Open Qqwy opened 9 years ago

Qqwy commented 9 years ago

Hello!

I'm trying to create a simple wrapper in Node.js that people might access from over the internet to read data from the Twister network (so only the 'get' part, not the 'set'), to make, for instance, an embeddable Twister Updates widget that shows the last posts from a certain user.

What I am having trouble with, is what to do when calling a function like Twister.getUser(name).doLatestPostsUntil(), I end up with a recursive callback structure. It gets very hard to create a list from this to return to the browser. The basic example works: I push() the post to an array, and when I'm at the final post I want, I return the contents of the array to the user.

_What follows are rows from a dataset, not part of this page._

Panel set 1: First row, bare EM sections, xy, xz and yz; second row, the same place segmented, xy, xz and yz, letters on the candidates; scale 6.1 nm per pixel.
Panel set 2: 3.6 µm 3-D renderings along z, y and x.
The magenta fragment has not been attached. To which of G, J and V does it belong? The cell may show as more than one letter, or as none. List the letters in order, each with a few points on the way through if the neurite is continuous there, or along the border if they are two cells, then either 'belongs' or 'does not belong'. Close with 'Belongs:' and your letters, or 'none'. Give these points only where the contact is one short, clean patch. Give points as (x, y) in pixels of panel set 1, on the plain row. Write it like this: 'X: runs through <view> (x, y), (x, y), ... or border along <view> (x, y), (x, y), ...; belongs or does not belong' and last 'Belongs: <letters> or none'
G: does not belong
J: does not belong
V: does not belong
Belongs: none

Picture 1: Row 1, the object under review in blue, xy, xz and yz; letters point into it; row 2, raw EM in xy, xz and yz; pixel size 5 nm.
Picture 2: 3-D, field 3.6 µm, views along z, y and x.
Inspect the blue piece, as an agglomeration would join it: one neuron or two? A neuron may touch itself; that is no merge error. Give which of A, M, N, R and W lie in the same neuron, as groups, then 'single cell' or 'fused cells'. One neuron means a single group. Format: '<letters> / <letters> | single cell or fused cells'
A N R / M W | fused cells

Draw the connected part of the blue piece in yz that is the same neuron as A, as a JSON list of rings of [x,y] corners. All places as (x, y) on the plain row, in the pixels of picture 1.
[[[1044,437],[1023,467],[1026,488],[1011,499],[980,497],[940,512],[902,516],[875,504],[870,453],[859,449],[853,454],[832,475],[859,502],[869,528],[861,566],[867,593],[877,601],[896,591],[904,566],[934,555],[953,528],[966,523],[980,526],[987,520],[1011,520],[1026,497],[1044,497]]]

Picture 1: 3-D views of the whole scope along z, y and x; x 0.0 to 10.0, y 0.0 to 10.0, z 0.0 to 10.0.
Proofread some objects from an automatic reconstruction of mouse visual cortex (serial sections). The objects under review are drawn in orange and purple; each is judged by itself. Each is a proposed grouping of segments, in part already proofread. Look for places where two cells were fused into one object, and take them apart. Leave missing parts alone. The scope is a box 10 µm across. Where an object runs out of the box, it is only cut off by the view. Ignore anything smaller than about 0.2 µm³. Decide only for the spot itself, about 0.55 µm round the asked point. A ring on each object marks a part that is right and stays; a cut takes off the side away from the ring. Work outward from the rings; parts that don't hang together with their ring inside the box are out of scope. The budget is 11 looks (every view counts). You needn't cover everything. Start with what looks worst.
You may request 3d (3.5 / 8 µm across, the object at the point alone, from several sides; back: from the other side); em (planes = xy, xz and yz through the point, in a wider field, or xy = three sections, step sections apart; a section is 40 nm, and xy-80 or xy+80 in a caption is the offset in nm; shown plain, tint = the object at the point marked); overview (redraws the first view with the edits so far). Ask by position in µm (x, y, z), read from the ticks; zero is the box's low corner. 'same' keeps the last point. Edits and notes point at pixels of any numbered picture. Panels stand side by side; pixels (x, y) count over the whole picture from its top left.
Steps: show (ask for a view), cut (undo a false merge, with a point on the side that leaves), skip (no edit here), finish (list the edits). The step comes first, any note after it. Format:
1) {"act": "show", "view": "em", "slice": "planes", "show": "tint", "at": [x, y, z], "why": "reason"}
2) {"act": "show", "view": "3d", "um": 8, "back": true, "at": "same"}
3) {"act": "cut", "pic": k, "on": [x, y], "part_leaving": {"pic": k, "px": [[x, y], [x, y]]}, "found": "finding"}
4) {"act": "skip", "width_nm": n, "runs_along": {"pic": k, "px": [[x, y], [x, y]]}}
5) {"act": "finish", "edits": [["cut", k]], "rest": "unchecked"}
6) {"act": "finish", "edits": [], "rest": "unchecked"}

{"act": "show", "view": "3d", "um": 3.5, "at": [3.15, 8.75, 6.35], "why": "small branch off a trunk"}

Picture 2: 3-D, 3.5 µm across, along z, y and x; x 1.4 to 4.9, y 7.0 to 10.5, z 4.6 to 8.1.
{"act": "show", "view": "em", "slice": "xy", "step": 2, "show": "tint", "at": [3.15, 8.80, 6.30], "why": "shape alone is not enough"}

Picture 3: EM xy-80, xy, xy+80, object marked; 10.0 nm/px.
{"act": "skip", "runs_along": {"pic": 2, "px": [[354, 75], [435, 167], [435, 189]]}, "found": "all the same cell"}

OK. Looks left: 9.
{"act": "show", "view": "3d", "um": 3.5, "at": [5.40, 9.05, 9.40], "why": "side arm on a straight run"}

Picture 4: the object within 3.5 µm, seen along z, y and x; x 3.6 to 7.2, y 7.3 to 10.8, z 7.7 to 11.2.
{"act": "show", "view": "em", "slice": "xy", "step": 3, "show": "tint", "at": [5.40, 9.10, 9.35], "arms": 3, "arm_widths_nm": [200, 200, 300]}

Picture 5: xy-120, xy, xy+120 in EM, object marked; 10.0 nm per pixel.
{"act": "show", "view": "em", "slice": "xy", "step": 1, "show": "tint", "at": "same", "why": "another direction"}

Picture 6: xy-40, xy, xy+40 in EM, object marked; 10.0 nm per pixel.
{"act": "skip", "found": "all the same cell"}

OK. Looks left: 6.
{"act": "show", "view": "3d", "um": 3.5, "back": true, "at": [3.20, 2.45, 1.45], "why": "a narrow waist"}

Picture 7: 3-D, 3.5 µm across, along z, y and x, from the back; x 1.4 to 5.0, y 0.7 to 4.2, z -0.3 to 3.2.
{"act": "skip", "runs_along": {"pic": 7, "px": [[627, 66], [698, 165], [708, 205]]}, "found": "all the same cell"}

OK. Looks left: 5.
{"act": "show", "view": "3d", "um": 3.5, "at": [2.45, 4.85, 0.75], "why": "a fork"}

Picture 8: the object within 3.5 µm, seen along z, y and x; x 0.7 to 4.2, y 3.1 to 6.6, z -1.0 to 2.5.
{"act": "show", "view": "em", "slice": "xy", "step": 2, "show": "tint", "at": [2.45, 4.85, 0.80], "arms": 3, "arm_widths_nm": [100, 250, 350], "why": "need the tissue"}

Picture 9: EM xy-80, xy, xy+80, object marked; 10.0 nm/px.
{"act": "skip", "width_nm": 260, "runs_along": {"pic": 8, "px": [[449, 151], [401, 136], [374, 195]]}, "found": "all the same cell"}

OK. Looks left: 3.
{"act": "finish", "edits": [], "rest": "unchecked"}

But what if I want to append the URL of the user's avatar in the results as well? I end up with recursive function calls that are very hard to understand and control.

What am I doing wrong?

Sincerely,

~Qqwy

Qqwy commented 9 years ago

Somewhat related to this: I'd like to do pagination, e.g. return only a subset of a user's posts with each request. Twister.getUser(name).doLatestPostsUntil() does not have an option to specify a starting point.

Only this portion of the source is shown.